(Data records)
# # # # # # #

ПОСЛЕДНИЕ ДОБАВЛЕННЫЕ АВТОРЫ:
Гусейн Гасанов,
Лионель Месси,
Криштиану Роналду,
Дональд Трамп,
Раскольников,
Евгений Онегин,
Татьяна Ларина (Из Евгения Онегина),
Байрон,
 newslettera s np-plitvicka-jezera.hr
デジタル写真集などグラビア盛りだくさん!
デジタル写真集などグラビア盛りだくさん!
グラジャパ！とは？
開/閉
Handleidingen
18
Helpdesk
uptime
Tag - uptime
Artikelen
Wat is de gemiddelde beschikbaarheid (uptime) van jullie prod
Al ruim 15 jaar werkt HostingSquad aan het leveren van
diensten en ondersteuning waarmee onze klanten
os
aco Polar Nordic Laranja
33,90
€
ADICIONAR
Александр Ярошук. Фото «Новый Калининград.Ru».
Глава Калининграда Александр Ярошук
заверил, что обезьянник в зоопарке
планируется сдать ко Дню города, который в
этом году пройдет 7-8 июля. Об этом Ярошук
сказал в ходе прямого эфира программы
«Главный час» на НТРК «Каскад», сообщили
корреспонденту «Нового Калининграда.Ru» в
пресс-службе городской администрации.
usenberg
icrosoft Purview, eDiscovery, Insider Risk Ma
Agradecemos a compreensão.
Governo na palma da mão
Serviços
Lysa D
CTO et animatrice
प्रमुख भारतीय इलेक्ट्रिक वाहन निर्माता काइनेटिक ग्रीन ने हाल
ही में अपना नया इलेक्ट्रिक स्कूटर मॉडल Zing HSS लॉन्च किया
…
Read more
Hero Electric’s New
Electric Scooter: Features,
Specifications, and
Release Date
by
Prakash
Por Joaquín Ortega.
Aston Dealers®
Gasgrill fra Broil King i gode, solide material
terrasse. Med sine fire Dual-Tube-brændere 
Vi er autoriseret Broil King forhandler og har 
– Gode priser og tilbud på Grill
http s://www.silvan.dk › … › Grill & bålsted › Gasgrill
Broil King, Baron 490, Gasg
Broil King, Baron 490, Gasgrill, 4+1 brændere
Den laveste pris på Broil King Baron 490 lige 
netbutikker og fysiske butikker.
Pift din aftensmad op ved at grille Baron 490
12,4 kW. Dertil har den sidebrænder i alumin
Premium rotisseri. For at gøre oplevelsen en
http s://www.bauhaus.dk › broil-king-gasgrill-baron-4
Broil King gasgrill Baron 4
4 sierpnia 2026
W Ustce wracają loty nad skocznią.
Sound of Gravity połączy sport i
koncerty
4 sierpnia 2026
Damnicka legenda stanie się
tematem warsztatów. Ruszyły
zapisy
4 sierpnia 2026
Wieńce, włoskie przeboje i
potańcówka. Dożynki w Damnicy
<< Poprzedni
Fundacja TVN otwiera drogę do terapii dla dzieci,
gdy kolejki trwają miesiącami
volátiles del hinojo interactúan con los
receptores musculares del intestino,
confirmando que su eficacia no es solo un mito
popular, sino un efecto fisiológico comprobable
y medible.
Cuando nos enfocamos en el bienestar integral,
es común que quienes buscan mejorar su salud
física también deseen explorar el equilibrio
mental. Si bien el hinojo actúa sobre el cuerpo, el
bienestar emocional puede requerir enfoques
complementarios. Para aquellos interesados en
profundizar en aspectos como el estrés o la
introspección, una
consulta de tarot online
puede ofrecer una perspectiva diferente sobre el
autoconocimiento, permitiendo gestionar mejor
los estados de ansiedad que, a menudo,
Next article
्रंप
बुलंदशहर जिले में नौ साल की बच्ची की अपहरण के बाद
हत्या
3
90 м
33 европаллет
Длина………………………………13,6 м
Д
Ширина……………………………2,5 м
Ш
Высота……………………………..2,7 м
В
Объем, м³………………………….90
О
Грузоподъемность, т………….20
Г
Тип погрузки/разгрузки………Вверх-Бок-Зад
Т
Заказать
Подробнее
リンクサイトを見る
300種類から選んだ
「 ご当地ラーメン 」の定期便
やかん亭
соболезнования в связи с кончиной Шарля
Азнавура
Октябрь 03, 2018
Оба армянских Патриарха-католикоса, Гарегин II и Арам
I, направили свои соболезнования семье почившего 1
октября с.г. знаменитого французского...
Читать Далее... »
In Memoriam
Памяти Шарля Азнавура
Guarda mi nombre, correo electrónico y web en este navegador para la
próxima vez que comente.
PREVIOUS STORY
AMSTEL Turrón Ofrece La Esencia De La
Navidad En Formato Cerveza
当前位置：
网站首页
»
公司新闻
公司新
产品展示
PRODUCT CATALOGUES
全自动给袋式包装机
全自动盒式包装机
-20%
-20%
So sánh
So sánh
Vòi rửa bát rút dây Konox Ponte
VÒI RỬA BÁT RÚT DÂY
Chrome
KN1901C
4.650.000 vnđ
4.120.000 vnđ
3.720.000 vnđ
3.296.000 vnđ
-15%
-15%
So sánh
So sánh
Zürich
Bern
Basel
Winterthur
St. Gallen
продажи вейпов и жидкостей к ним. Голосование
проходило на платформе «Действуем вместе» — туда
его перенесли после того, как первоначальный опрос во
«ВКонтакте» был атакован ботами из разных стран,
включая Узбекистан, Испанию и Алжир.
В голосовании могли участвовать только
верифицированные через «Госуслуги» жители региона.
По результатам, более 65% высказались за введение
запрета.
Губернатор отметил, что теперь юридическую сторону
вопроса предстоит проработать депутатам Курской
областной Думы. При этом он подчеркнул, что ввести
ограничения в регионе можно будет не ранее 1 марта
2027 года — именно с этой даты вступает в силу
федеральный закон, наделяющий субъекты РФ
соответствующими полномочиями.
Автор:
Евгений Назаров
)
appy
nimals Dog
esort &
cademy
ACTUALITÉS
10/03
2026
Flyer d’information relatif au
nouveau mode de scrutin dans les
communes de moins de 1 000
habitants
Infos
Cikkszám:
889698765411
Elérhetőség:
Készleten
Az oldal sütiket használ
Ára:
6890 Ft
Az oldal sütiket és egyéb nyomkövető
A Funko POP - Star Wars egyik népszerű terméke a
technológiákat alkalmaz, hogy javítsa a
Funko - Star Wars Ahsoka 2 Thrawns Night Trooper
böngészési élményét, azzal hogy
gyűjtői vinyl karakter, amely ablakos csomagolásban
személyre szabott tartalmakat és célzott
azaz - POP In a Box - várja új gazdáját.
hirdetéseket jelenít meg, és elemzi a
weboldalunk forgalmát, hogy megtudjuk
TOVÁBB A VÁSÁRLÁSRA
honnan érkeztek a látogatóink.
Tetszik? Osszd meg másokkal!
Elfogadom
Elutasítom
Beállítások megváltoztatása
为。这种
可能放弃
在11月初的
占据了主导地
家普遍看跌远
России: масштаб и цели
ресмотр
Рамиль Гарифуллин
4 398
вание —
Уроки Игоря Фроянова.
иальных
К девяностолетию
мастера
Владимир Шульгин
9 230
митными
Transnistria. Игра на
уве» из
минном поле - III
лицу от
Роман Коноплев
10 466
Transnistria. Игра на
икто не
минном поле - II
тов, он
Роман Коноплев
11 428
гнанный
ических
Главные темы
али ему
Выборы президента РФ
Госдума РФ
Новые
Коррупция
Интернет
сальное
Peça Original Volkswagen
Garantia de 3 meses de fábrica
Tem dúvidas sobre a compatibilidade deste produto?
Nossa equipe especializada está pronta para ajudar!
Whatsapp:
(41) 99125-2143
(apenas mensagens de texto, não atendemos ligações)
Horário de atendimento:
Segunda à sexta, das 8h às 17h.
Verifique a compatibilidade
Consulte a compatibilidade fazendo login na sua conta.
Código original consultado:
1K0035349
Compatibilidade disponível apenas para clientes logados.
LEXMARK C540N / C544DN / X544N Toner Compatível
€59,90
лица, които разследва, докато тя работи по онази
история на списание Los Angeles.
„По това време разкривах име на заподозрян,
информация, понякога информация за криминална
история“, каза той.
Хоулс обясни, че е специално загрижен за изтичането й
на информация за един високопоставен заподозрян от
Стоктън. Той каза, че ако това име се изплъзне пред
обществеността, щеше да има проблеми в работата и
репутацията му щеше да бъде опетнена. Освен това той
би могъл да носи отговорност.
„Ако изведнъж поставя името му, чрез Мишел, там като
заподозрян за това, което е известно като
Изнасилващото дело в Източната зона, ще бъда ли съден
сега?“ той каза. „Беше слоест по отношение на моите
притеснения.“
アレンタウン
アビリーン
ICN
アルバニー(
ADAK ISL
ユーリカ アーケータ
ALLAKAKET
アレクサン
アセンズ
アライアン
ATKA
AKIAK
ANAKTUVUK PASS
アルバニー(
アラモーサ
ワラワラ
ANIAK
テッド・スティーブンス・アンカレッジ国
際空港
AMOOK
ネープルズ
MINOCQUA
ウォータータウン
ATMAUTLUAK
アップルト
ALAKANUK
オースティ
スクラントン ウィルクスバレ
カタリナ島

# # # # # # #

REQUEST: Copy the data word for word, from its first line through the line containing "этом году пройдет 7-8 июля. Об этом Ярошук", including both of those lines.

SOLUTION FOR THIS PROBLEM:
ПОСЛЕДНИЕ ДОБАВЛЕННЫЕ АВТОРЫ:
Гусейн Гасанов,
Лионель Месси,
Криштиану Роналду,
Дональд Трамп,
Раскольников,
Евгений Онегин,
Татьяна Ларина (Из Евгения Онегина),
Байрон,
 newslettera s np-plitvicka-jezera.hr
デジタル写真集などグラビア盛りだくさん!
デジタル写真集などグラビア盛りだくさん!
グラジャパ！とは？
開/閉
Handleidingen
18
Helpdesk
uptime
Tag - uptime
Artikelen
Wat is de gemiddelde beschikbaarheid (uptime) van jullie prod
Al ruim 15 jaar werkt HostingSquad aan het leveren van
diensten en ondersteuning waarmee onze klanten
os
aco Polar Nordic Laranja
33,90
€
ADICIONAR
Александр Ярошук. Фото «Новый Калининград.Ru».
Глава Калининграда Александр Ярошук
заверил, что обезьянник в зоопарке
планируется сдать ко Дню города, который в
этом году пройдет 7-8 июля. Об этом Ярошук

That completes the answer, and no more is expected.